─── Text section ───

Jokhang Temple Facts
Area: 25,100 square meters (about six acres)
Built in: Tang Dynasty (618 - 907)
Construction Style: Tang, Tibet, and Nepal styles
Included on UNESCO's World Heritage list in 2000 as part of the Potala Palace, the Jokhang Temple is the ultimate pilgrimage destination for Tibetan Pilgrims.
History of Jokhang Temple
The Tang Dynasty (618 - 907), was characterized by economic prosperity and great progress in politics. During this time, China was considered the cultural and political center of the world. King Songtsem Gampo (617 – 650, the 33rd king of Tibet) was the leader of the Tubo (or Tibetan) Kingdom. He actively promoted Buddhism in that region and under his reign, Tibet achieved great progress in social innovation and realized the integration for the first time. In order to promote friendly relationships with the neighboring countries, he successively married Princess Bhrikuti of Nepal and Princess Wen Cheng of the Tang Dynasty. When the two wives arrived there, each brought a statue of Jowo Sakyamuni. During this time, most people lived in tents and there were few palaces. To house the Buddha brought by Princess Wen Cheng, King Songtsem Gampo constructed the Little Jokhang. Jealous of her, Princess Burikuti asked Gampo to build a Jokhang for her as well. Therefore, in 647 the giant complex was built.

─── Data excerpts ───

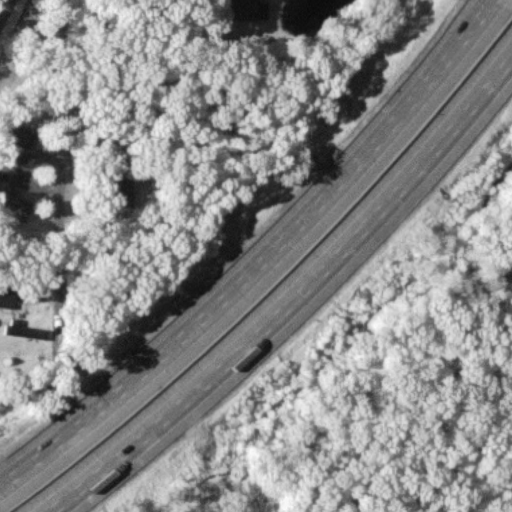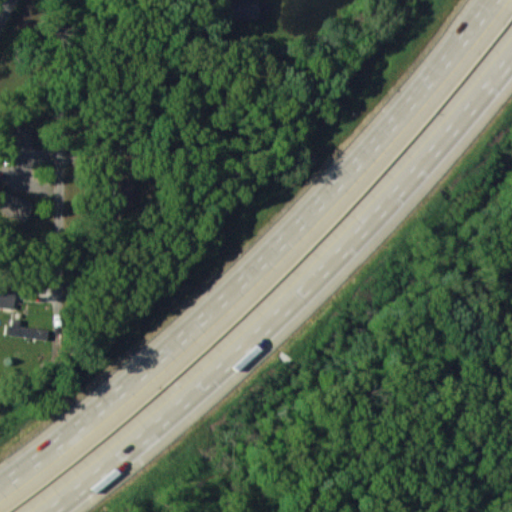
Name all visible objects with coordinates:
building: (245, 8)
building: (18, 135)
road: (59, 162)
building: (122, 189)
building: (14, 205)
road: (263, 261)
building: (6, 296)
road: (294, 297)
building: (25, 330)
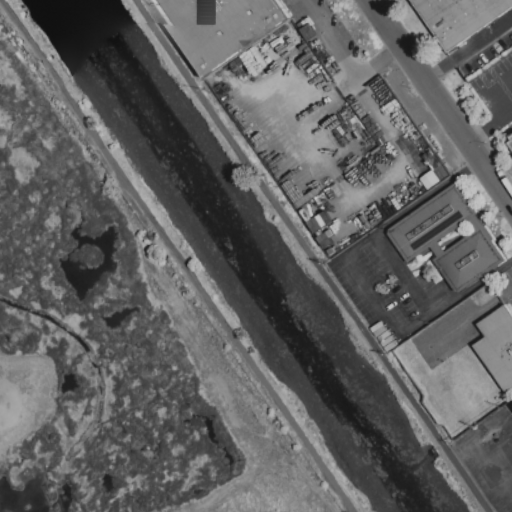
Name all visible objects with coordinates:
building: (458, 17)
building: (459, 17)
building: (220, 27)
building: (220, 27)
road: (469, 48)
road: (348, 58)
road: (441, 101)
road: (495, 109)
building: (511, 136)
building: (511, 145)
building: (448, 237)
building: (449, 238)
road: (313, 256)
road: (175, 259)
road: (393, 261)
road: (372, 294)
park: (124, 334)
building: (497, 345)
building: (498, 345)
road: (494, 459)
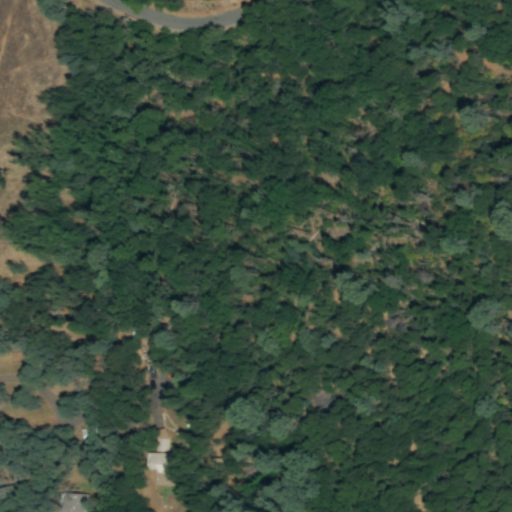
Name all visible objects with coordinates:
road: (187, 21)
road: (47, 408)
building: (155, 468)
building: (64, 502)
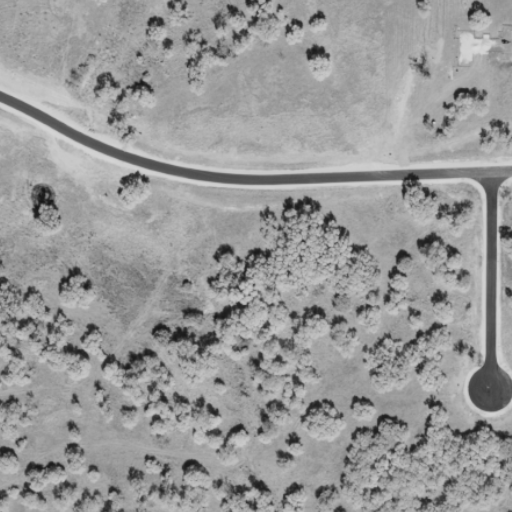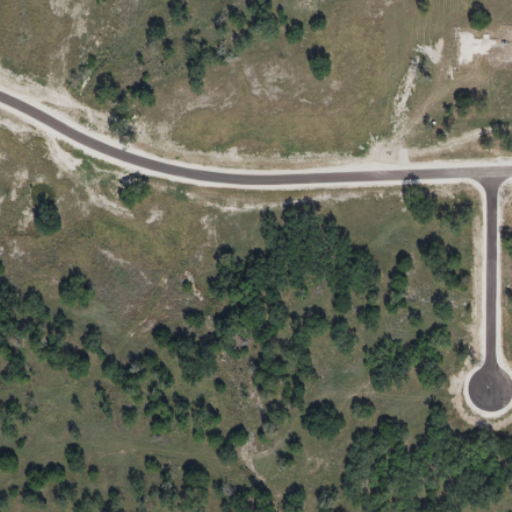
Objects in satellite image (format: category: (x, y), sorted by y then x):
road: (247, 178)
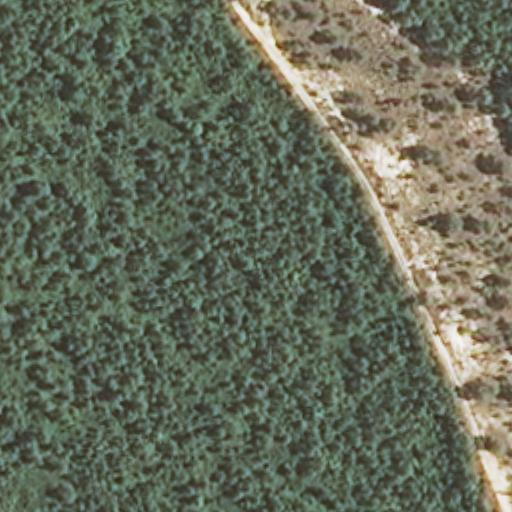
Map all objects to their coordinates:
road: (271, 21)
road: (362, 138)
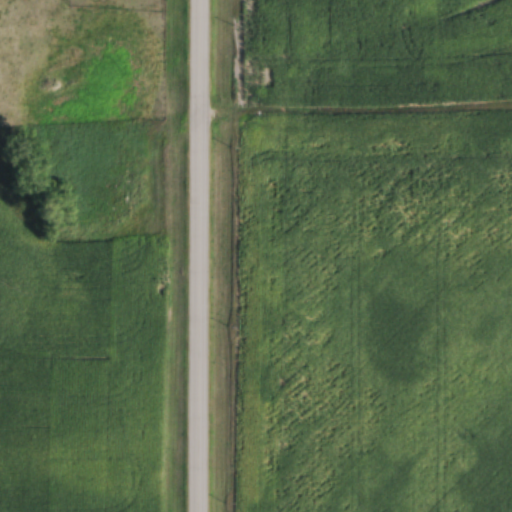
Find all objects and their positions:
road: (198, 256)
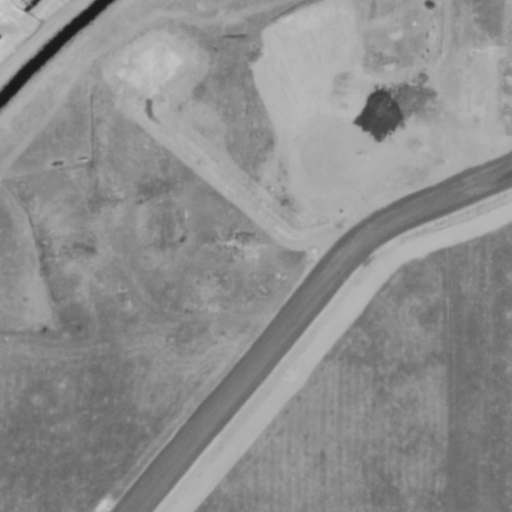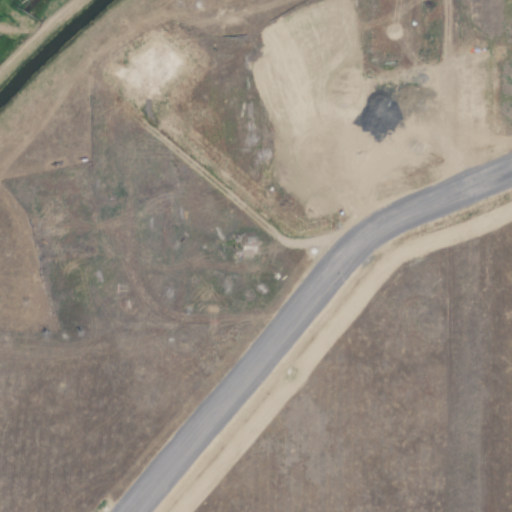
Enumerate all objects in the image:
road: (36, 31)
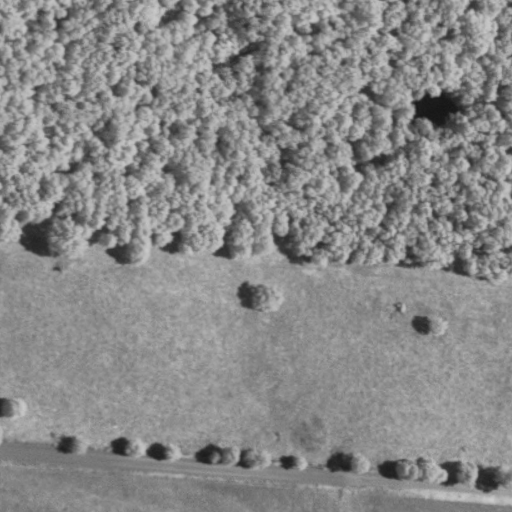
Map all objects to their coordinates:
road: (256, 470)
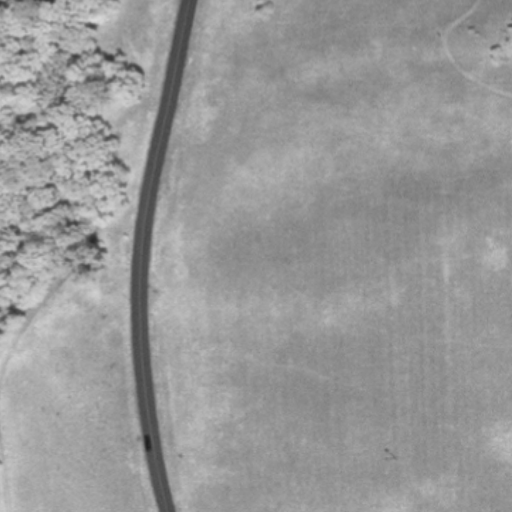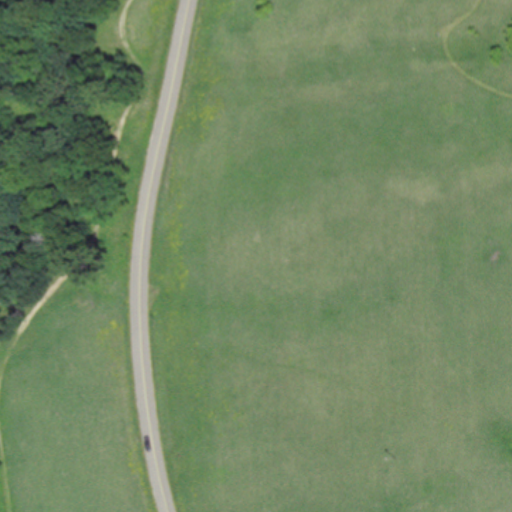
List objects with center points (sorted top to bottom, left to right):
road: (456, 57)
road: (143, 254)
park: (256, 256)
road: (80, 259)
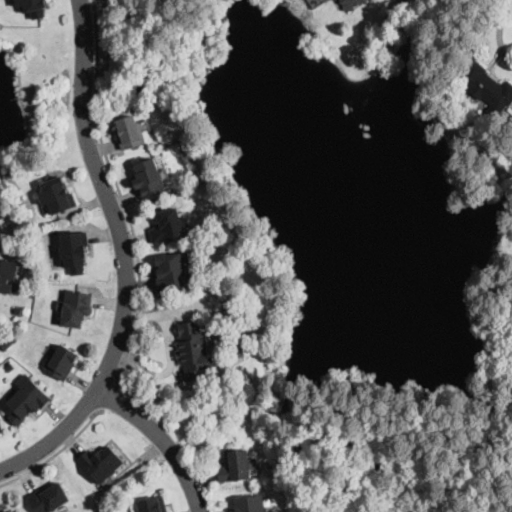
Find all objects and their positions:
building: (350, 3)
building: (33, 7)
road: (85, 56)
building: (485, 88)
building: (487, 88)
building: (129, 131)
building: (131, 132)
building: (510, 150)
building: (149, 178)
building: (149, 178)
building: (57, 194)
building: (57, 195)
road: (121, 195)
building: (167, 225)
building: (168, 225)
building: (74, 251)
building: (74, 252)
building: (174, 270)
building: (173, 271)
building: (7, 273)
building: (7, 274)
building: (75, 307)
building: (75, 307)
building: (18, 310)
road: (123, 315)
building: (5, 343)
building: (193, 349)
building: (193, 351)
building: (62, 361)
building: (61, 362)
building: (10, 367)
road: (109, 398)
building: (26, 399)
building: (26, 401)
building: (1, 428)
building: (1, 428)
road: (162, 438)
road: (56, 455)
building: (101, 462)
building: (101, 463)
building: (234, 465)
building: (235, 465)
building: (49, 497)
building: (49, 498)
building: (96, 501)
building: (250, 503)
building: (250, 503)
building: (152, 504)
building: (153, 504)
building: (134, 508)
building: (10, 510)
building: (9, 511)
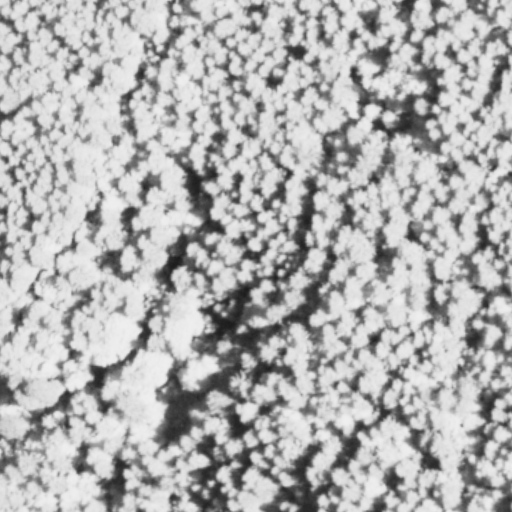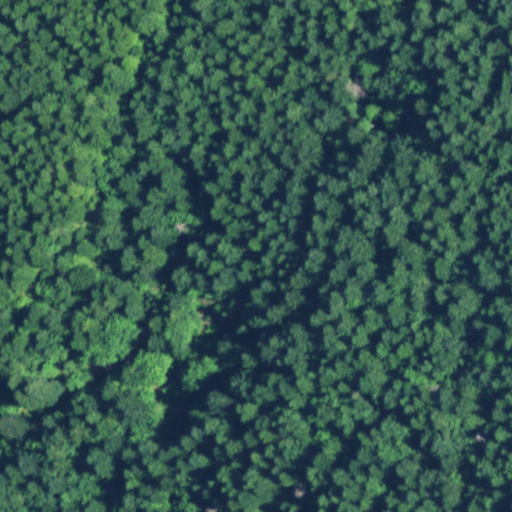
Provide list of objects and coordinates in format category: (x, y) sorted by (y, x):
road: (71, 386)
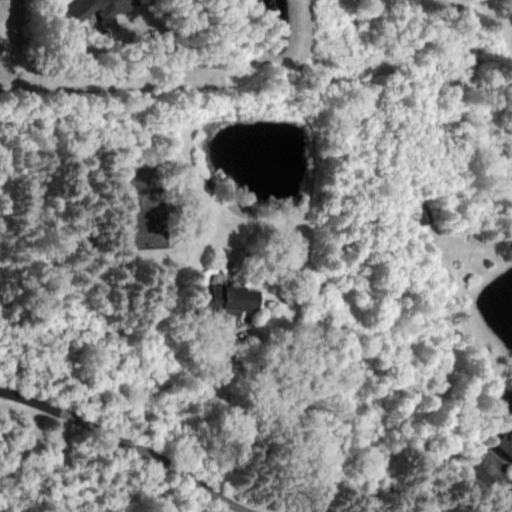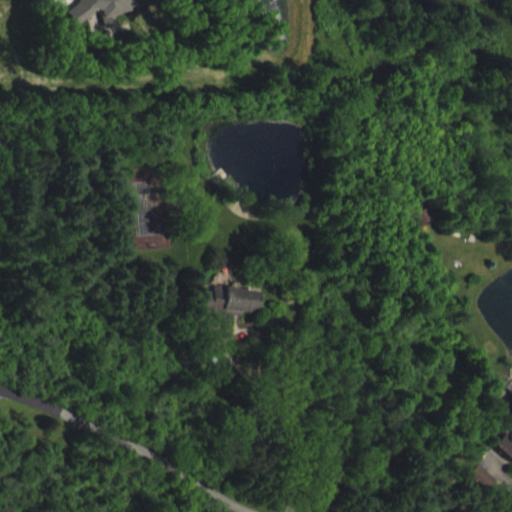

───

--- Task details ---
Say whether each statement agrees with the text on the Jokhang Temple, answering yes or no and quoting the words of the text that decide it. (a) The Jokhang Temple was added to UNESCO's World Heritage list in 2000 as part of the Potala Palace. (b) King Songtsem Gampo was the 32nd king of Tibet. (c) The Little Jokhang was built to house the Buddha brought by the princess from Nepal.

--- The result ---
(a) Yes: "Included on UNESCO's World Heritage list in 2000 as part of the Potala Palace"
(b) No: "the 33rd king of Tibet"
(c) No: "To house the Buddha brought by Princess Wen Cheng, King Songtsem Gampo constructed the Little Jokhang."